Ciencia, who took care of one of the diaries for seven months until they reached the last stop, said most of the entries spoke about the nostalgia of those who have become part of the “Filipino diaspora.”

Here are some excerpts:

“Though in my heart, I know and feel that I am a Filipino, I also know and feel that I am American … Para akong batang nakatagpo ng dalawang Ina—si Inang Pilipinas and Inang Amerika. Pareho ko silang mahal. (I’m like a child who found two mothers—Mother Philippines and Mother America. I love them both.) Though my skin is brown, I identify with all the others.”—Marc Abundo, 1st class airman of the US Air Force based in Yokota Air Base, Japan

“I’ve seen the best and worst of the Philippines. I’ve seen the best and worst of other countries. As a doctor I have been tempted many times to leave. Many of my friends have left. They say they have lost faith in this country. But every time I return, I see, amidst the poverty, corruption and filth—reasons to have faith. So I stay, do my best and continue to have faith.”—Angelo Oblepias, health development specialist

“In the Philippines, I see a mother whose children prefer to be out of their own house. A rich country with untapped resources.
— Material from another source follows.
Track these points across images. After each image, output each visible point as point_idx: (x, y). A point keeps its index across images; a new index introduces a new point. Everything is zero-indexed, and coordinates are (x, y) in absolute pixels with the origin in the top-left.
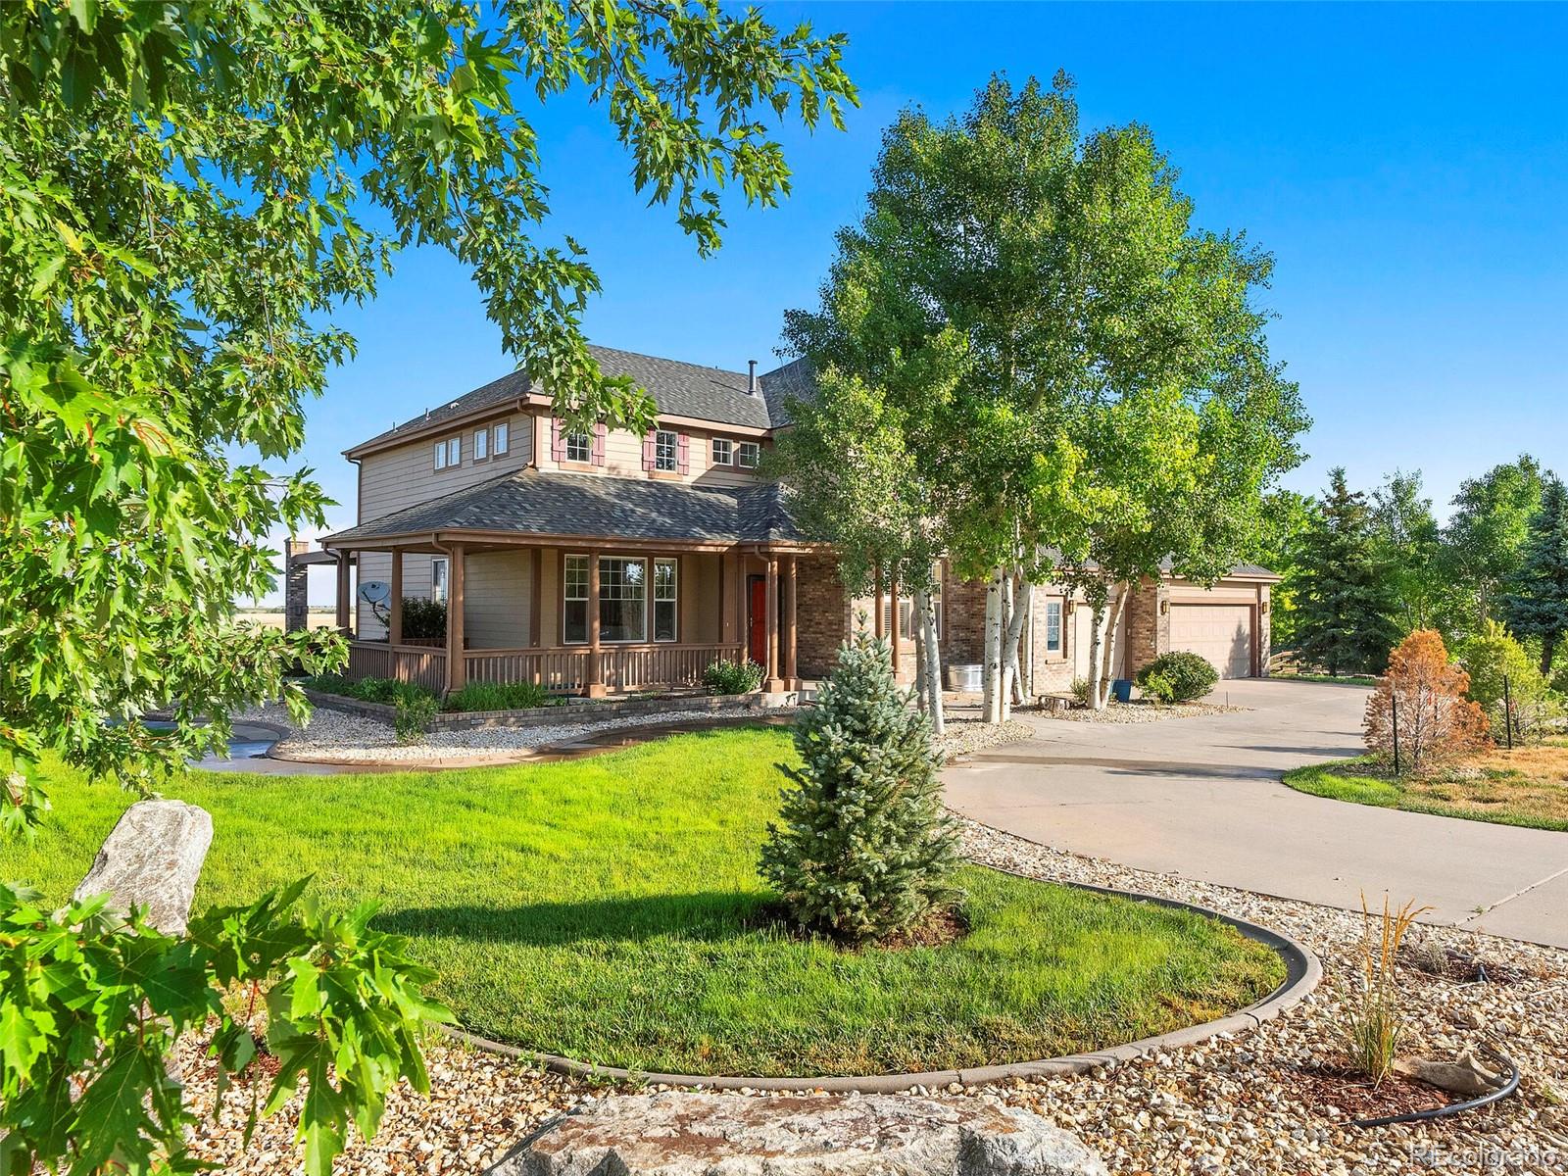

A people with too much freedom leaving no room for patriotism, which makes me feel like calling on Chairman Mao’s Red Guards for help … During these seven years, there are moments when I feel like eating isaw (grilled chicken innards) and ginataang native manok (native chicken in coconut cream), yet my craving [is] left unsatisfied because there are no such things here.” -jYm, teacher in China

One-armed embrace

“I moved to Manila with a clear purpose—to discover my own nostalgia. I did well as a graphic designer. But not as an artist. I wandered around galleries only to be turned down. Manila embraced me but only with one arm. Then came Cambodia … I discovered that sometimes, we don’t just choose to be where we are. Sometimes it will choose us.”—Loven, graphic designer in Cambodia

“My sketches … faces are usually incomplete, for obvious reasons. In the end, you remember what you can of their personality—their courage, the depth of their humanity, even their humor and idiosyncrasies.”—Remedios_Renata, a member of the New People’s Army

“Sharon Borja of Oakland, USA” wrote in Filipino: “The contradictions remain. I still can’t accept the colonialism and capitalism of the oppressive culture handed down by Americans.”

And “a commuter in Manila” also wrote in the mother tongue: “It’s so ugly in the Philippines. Difficult, chaotic, complicated. Full of politics that has nothing in mind but self-interest ... But I’ve learned to laugh at Philippine politics. Here is where I learned to love, to be rebuffed and then love again ... I will die with my eyes wide open and a smile on my lips, surrounded by loved ones.”

According to Pascual, he is prepared to share the diaries with others through publication and a traveling exhibit once these are returned to him.